Is Caused Risk Of Infection?
Diagnosis and treatment of bacterial infections
I. DIAGNOSTIC PRESENTATION
1. Microbiological diagnosis
Specimens: phlegm, bronchial lavage, blood, bone marrow, lymph nodes, cerebrospinal fluid, biopsy tissue ..
Wet smear is not valid for diagnosis of Histoplasma capsulatum. The specimen will be spread or pressed on a slide, after drying it will be fixed with methanol and dyed Wrightt or Giemsa. For histological specimens, it is difficult to distinguish the fungus from surrounding tissue organization when Hematoxylin & Eosin staining, it is better to dye PAS (periodic-acid Schiff) or Gomori's methamine silver (GMS)
Microscopic examination of specimen samples will reveal intracellular fungal cell cells in macrophages or tissue cells, sometimes they are present outside freely These are round or oval enamel cells, small, 2 - 4 đườngm in diameter, bouncing, surrounded by a light ring due to the cytoplasm shrinking, separating from the cell wall during dyeing. A white blood cell can be parasitized by 100 fungal cells.
Samples after collection must be transplanted within a few hours because the fungus easily dies after leaving the host. Two types of cultures that need to be used for fungal isolation are Sabouraud dextrose agar medium, incubated at room temperature to observe the filamentous filament of the fungus and Brain heart infusion (BHI) medium at 370C for granular yeast. Both media are C for enamel form. Both media contain chloramphenicol, can be added with cyclohexime, containing chloramphenicol, can be added with cycloheximide to BHI culture.

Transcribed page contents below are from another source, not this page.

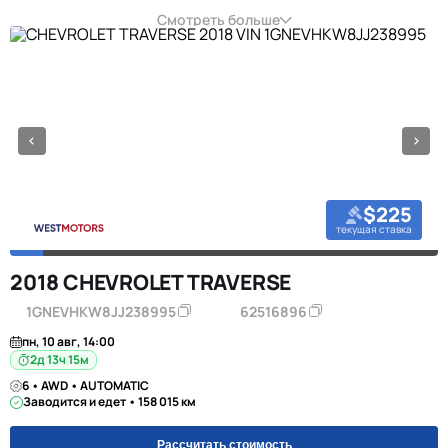
Смотреть больше
$225
текущая ставка
2018 CHEVROLET TRAVERSE
1GNEVHKW8JJ238995
62516896
пн, 10 авг, 14:00
2д 13ч 15м
6 • AWD • AUTOMATIC
Заводится и едет • 158 015 км
Рассчитать стоимость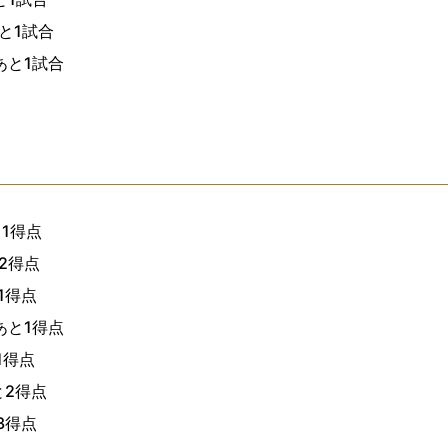
と1試合
あと1試合
1得点
2得点
1得点
あと1得点
1得点
と2得点
3得点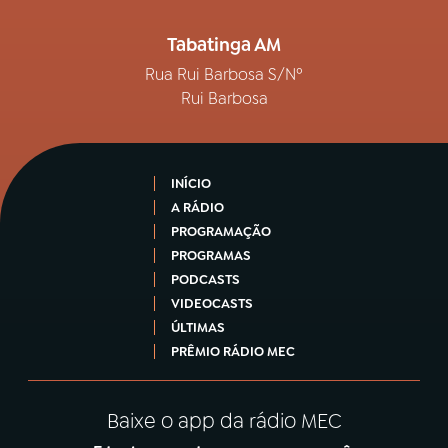
Tabatinga AM
Rua Rui Barbosa S/Nº
Rui Barbosa
INÍCIO
A RÁDIO
PROGRAMAÇÃO
PROGRAMAS
PODCASTS
VIDEOCASTS
ÚLTIMAS
PRÊMIO RÁDIO MEC
Baixe o app da rádio MEC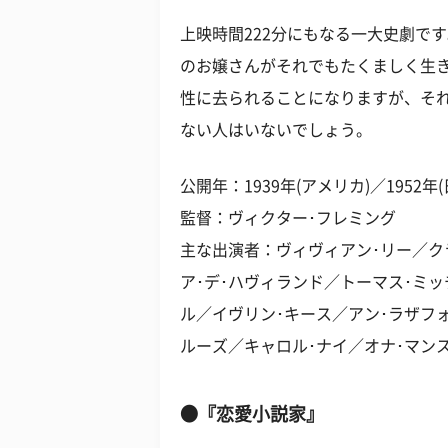
上映時間222分にもなる一大史劇で
のお嬢さんがそれでもたくましく生
性に去られることになりますが、そ
ない人はいないでしょう。
公開年：1939年(アメリカ)／1952年(
監督：ヴィクター･フレミング
主な出演者：ヴィヴィアン･リー／ク
ア･デ･ハヴィランド／トーマス･ミ
ル／イヴリン･キース／アン･ラザフ
ルーズ／キャロル･ナイ／オナ･マン
●『恋愛小説家』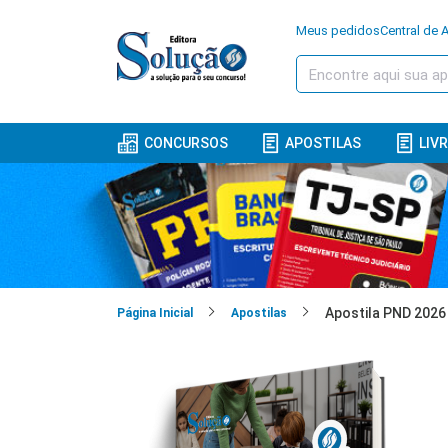
Meus pedidos
Central de 
CONCURSOS
APOSTILAS
LIV
Página Inicial
Apostilas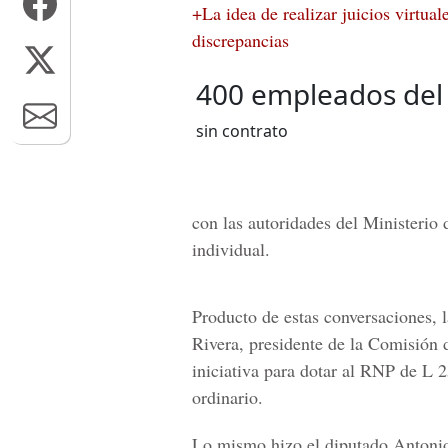
+La idea de realizar juicios virtua
discrepancias
400 empleados del
sin contrato
con las autoridades del Ministerio
individual.
Producto de estas conversaciones, 
Rivera, presidente de la Comisión
iniciativa para dotar al RNP de L 
ordinario.
Lo mismo hizo el diputado
Antonio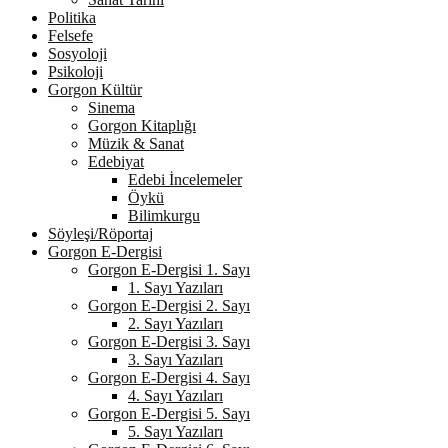
Politika
Felsefe
Sosyoloji
Psikoloji
Gorgon Kültür
Sinema
Gorgon Kitaplığı
Müzik & Sanat
Edebiyat
Edebi İncelemeler
Öykü
Bilimkurgu
Söyleşi/Röportaj
Gorgon E-Dergisi
Gorgon E-Dergisi 1. Sayı
1. Sayı Yazıları
Gorgon E-Dergisi 2. Sayı
2. Sayı Yazıları
Gorgon E-Dergisi 3. Sayı
3. Sayı Yazıları
Gorgon E-Dergisi 4. Sayı
4. Sayı Yazıları
Gorgon E-Dergisi 5. Sayı
5. Sayı Yazıları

After 3 -5 days, sometimes longer, maybe several weeks, on the Saouraud culture, the fungus slowly grows into a white, gradually turning brownish, smooth, cotton-like surface
On BHI agar, the fungus grows into a granular form of yeast, smooth or small surface, cream color gradually turns light brown. Take t.
. Taking a few cultures to observe LPCB under the microscope will see many round or oval enamel cells, diameter 2 - 4 µm, can see short, baffled hyphae in the first isolation but the hyphae will disappear, leaving only yeast seed cells after a few subcultures.
Silk filaments and yeast granular cells can be exchanged with each other when changing the corresponding culture medium for each type.
2. Diagnosis of fungal immunity
Antigen detection techniques circulating in the blood and biological fluids are very effective in the diagnosis
The techniques for detecting antigen circulating in blood and biological fluids are very effective in diagnosing Hcapsulatum var. capsulatum in AIDS patients.
There is no diagnostic value because the positive reaction allows to conclude that there is Histoplasma sp. but it is not distinguishable from past or past infection. Conversely when negative, the disease cannot be ruled out. On the other hand, the test is cross-capable with blastomycin and coccidioidin.
. The response is only valid for community epidemiological investigations in order to assess the community's exposure to fungi. In addition, it can be used to monitor the progress of the disease If the result changes from positive to negative, it shows that the patient's resistance is reduced, the disease is at risk of severe progression, and the prognosis is bad. When switching from yin to yang allows good prognosis, the patient's immune function begins to respond to the fungus.
Ouchterlony diffusion immunity technique (ID): The patient's antibodies will diffuse and combine with histoplasmin antigen to form M precipitate near the antigen well or H line near the serum well. The M line appears to indicate that the patient is newly infected or has recovered. The H line indicates that the disease is progressing.
Complementary fixation test (CFT): begins positive after infection 2 to 4 weeks. The titer of antibody titer decreases and stabilizes at low level in the ninth month, if it continues to be high, it is a sign of bad prognosis. The CF response is more sensitive than ID.
II. TREATMENT OF MUSHROOM DISEASE
1. Acute form
Most cases are self-limiting, requiring no treatment. But if the disease continues to progress, with hypertrophy of mediastinal pulmonary lymphadenopathy, treatment is necessary to prevent pulmonary collapse and mediastinal fibrosis. The main drug used is Amphotericin B 0.5 - 1 mg / kg / day x 2-4 weeks.
When the mediastinum is fibrosis, only surgical removal can reduce the obstruction but face many difficulties.
2 Chronic lung form: The following regimens may be hung:
Itraconazole 400 mg / day x 6 months.
Ketoconazole 400 mg / day x 6 - 12 months but not as effective as itraconazole.
If patients are unable to follow this long-term regimen or use antagonists or drugs that reduce the absorption of the two drugs, amphotericin can be replaced with 0.4 - 0.5 mg / kg / day x 10 weeks.
After stopping the drug must monitor patients for at least 12 months.